In short: A Financial Times weekend essay says the biggest question about AI and jobs is what society should allow, not just what the tools can do.
Sarah O’Connor writes that anxiety about AI has led to a flood of predictions about how many jobs could be affected. Some reports say about 40 percent of jobs are “exposed” to AI, meaning parts of the work could be done by software. Other estimates put the number of jobs at risk much higher or much lower, and the essay argues these forecasts often disagree and can distract from real decisions.
The piece pushes back on popular language that treats AI like a natural disaster, such as a “wave” that cannot be controlled. O’Connor argues technology is shaped by human choices, like laws, workplace rules, company strategy, and what customers will accept. She points to examples like radiology, where more specialists exist today than when some experts predicted AI would soon replace them, partly because the job includes far more than reading images.
O’Connor also describes workers adapting and pushing back. Translators report being pushed into “post-editing” machine output, meaning they fix AI translations, faster and for less pay.

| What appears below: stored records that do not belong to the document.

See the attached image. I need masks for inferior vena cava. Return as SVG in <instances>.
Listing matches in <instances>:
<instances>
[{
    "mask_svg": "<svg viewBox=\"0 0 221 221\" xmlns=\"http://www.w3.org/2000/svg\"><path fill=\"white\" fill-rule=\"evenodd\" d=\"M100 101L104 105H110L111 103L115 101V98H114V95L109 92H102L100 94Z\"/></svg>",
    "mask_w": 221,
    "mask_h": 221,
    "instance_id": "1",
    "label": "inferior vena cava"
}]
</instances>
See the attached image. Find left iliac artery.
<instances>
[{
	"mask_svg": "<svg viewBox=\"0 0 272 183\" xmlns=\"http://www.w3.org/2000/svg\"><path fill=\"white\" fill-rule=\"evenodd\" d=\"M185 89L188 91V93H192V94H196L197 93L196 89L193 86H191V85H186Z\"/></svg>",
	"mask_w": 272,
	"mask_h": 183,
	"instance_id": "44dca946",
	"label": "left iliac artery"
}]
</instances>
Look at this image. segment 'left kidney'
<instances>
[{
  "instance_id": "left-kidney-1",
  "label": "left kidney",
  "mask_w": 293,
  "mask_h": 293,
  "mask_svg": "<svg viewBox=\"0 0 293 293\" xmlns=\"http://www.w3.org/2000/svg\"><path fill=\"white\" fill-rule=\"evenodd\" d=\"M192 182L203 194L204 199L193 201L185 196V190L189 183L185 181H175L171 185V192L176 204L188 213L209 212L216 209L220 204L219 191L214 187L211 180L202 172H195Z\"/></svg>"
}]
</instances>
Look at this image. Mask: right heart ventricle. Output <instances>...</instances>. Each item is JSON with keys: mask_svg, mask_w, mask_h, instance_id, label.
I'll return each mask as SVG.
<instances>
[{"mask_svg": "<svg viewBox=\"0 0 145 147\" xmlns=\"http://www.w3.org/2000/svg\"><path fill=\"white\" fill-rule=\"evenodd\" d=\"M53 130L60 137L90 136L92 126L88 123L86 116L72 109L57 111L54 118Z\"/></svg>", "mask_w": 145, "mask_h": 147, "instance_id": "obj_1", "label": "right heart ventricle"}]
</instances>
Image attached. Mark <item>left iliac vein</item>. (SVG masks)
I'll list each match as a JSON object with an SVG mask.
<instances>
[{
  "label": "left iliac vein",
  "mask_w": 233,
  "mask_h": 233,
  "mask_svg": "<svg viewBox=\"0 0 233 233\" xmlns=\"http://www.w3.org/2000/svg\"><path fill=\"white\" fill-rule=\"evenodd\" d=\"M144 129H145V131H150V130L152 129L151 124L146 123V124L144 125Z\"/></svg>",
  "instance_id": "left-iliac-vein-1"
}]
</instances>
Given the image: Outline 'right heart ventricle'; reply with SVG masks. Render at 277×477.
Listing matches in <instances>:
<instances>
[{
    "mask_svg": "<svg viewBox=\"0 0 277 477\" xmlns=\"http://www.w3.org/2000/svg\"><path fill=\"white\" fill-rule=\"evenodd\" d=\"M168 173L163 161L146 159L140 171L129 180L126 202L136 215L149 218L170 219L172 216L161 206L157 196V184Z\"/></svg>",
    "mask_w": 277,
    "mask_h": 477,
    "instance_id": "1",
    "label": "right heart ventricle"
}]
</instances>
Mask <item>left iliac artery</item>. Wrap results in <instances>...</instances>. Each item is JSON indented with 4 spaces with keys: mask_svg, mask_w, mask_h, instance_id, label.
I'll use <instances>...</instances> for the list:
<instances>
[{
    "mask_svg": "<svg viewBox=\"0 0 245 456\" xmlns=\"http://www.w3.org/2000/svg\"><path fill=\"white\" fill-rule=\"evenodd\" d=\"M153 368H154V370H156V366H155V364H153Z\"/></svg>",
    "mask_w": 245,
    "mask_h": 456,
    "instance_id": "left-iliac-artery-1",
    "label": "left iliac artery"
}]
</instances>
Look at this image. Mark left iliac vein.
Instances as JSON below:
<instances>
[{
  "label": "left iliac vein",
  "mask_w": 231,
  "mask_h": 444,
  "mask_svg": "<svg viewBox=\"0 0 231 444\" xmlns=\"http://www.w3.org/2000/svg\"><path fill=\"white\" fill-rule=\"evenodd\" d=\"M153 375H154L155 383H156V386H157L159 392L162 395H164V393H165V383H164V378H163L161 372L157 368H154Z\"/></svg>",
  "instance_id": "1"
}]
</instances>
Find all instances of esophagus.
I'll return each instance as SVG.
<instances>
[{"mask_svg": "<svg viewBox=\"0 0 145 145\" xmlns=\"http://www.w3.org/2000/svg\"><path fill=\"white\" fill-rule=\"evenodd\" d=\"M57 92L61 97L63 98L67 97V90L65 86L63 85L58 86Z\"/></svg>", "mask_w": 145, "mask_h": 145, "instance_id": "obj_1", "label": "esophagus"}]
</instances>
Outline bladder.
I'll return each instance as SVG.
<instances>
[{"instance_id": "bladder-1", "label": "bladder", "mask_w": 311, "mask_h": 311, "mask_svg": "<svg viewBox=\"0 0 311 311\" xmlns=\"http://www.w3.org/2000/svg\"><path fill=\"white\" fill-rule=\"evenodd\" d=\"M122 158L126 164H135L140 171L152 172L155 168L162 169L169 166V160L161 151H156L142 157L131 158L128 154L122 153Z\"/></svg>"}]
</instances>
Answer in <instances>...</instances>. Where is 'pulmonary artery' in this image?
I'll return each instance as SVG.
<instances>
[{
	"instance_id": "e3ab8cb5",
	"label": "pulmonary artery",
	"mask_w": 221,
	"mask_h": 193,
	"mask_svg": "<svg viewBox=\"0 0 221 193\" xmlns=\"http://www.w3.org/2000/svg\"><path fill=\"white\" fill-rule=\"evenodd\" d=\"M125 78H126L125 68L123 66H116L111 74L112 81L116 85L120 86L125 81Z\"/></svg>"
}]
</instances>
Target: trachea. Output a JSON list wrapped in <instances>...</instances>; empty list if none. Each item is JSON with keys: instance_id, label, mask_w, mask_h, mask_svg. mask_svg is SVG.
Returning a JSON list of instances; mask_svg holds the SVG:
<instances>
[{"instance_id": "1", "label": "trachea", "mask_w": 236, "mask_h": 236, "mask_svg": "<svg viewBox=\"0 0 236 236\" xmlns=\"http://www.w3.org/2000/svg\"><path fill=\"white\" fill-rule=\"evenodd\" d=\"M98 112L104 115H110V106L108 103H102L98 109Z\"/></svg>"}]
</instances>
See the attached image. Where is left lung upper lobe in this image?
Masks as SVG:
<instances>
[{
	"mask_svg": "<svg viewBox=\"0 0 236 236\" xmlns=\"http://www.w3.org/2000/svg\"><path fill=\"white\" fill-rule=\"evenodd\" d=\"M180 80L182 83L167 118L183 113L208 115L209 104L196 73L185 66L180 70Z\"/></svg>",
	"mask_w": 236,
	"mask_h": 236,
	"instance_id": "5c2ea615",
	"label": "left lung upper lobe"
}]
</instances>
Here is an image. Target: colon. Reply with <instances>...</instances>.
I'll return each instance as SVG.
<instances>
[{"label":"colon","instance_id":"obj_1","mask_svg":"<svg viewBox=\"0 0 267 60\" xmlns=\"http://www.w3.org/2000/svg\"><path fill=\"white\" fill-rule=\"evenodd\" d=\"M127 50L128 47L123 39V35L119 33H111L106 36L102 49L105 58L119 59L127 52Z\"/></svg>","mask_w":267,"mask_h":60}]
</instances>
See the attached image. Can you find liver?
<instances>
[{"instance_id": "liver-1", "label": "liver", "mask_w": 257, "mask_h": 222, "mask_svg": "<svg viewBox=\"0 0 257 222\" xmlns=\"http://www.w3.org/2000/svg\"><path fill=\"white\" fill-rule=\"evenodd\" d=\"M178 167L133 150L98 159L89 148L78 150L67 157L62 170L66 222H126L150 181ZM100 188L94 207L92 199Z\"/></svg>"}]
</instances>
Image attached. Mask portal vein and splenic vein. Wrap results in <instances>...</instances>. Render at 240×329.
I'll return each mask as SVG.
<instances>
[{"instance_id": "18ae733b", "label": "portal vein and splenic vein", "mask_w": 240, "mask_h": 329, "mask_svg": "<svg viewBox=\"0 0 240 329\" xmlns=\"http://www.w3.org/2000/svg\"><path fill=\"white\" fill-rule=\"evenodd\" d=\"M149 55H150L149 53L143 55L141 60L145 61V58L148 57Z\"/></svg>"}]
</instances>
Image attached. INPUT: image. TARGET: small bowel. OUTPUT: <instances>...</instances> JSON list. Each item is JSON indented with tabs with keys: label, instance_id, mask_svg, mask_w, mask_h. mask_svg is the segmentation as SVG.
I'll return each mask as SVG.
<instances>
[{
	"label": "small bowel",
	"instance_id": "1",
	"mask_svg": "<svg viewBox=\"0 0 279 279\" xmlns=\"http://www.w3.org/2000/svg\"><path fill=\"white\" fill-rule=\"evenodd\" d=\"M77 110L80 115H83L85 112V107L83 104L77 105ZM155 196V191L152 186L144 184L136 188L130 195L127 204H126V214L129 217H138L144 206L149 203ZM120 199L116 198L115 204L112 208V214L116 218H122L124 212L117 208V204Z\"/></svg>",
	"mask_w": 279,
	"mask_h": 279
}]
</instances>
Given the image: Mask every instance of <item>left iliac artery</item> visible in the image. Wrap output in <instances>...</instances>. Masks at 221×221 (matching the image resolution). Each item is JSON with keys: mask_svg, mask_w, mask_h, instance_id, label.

In Sweden, miners negotiated limits on tracking systems, using anonymization tags so managers could see where people were without always seeing who they were (like numbered jerseys instead of names, except in emergencies).
The essay suggests the next phase will be more public debate and more rules, including lawsuits and state-level efforts focused on safety, especially for children. It also highlights calls from inside the AI industry for outside critics, not just company leaders, to help set boundaries on how AI is used at work.